The toe and heel sections, on a coffin shaped smoothing plane, are kept as short as possible. The heel, bed, breast and toe are all end grain and moisture moves relatively freely to and from them. The center of the mass of the heel and toe sections, because of the angled breast and bed, will be low and relatively close to the sole. The moisture carrying capability of the rays comes into play here and helps keep the center areas of these sections in equilibrium.

During drying times the plasticity of the wood shows up as a hump in the heel section of the sole and a smaller one in the sole of the toe. At the beginning of wet seasons, these locations will be slightly concave. The concavity rarely has much effect on the plane's performance. The humps, however, impair its use or keep it from functioning at all. This is when the user must tune the plane.

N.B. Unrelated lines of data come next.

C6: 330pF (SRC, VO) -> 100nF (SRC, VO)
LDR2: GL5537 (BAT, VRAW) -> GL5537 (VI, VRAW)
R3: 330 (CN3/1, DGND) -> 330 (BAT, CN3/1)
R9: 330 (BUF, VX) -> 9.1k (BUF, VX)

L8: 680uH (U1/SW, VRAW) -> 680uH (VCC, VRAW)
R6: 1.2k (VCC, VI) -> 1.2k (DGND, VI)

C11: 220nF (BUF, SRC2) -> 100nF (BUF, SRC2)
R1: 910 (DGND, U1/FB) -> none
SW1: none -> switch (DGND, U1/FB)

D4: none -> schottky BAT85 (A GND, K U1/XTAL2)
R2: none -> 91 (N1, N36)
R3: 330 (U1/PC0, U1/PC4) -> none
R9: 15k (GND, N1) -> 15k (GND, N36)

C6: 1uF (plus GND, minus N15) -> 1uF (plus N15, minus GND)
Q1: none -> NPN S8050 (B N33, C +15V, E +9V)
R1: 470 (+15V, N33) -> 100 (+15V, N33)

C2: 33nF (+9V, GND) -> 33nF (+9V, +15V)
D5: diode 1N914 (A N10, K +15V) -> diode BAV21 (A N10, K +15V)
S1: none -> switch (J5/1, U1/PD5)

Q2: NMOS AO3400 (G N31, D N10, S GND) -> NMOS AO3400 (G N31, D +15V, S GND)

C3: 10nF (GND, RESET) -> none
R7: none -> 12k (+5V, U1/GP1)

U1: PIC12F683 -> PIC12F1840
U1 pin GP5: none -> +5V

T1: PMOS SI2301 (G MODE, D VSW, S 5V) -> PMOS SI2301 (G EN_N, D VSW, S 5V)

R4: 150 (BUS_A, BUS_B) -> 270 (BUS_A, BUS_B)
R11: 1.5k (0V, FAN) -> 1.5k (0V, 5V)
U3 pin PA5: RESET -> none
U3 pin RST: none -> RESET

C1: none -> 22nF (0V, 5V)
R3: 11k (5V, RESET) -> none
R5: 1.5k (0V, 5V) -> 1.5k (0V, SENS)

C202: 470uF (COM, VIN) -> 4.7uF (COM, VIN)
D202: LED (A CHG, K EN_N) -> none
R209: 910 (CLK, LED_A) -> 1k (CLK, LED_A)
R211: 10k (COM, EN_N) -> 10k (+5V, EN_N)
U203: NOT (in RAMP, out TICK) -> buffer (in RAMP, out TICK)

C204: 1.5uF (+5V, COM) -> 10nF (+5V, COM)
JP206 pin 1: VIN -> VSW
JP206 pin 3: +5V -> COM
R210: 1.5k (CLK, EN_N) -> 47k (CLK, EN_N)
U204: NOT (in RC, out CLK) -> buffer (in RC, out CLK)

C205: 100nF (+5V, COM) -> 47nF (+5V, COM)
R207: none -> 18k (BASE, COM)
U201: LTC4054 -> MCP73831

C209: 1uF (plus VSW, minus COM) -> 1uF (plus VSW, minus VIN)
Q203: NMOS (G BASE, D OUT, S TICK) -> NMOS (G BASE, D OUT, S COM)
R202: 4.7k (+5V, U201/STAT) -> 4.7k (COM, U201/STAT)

Tuning is simply carefully planing, scraping or lapping away these humps. Care should be taken to never remove more than necessary. High spots on the sole of light colored wood can be marked by running the plane over carbon paper on plate glass or a surface plate. A fresh newspaper can be used instead of carbon paper but the marked areas will be lighter. A light dusting of the glass with blue chalk can be used for planes of dark wood.

We think that what has usually been attributed to wear was actually the result of seasonal tuning. Evidence suggests to us that many early carpenters and joiners were too aggressive in this tuning and far more of the sole was removed than necessary.

During high humidity times early in a plane's usable life, the concave areas may need to be dressed in this manner. It's also possible that one may have to adjust the fit of the wedge once or very rarely twice on a new plane. This can be done with a scraper, chisel or plane making float.

A properly constructed and tuned wooden plane should have all the features of a great plane. Firm bedding of a relatively thick iron, a true sole and a mouth that's tight enough for its intended purpose. Wooden planes also offer a wider variety of bed angles and this makes them ideal for many difficult woods because the cutting action can be matched to the wood. Properly sharpened and in the hands of a user who has mastered the basic woodworking techniques, there's no reason wooden planes won't perform as well or better than any metal plane.

Any plane, metal or wood, is essentially a high maintenance tool. Wooden planes are treasured for the feed back they give the user during use. The factors that effect a wood-bodied plane's performance are exactly the same ones that are changing the material these tools are working on at any given point. A competent craftsman can learn to read the subtle changes in his wooden plane's performance and understand what's happening to the material for his current project. Working with a high degree of accuracy requires this knowledge and a wooden plane's capability of providing it is rarely discussed.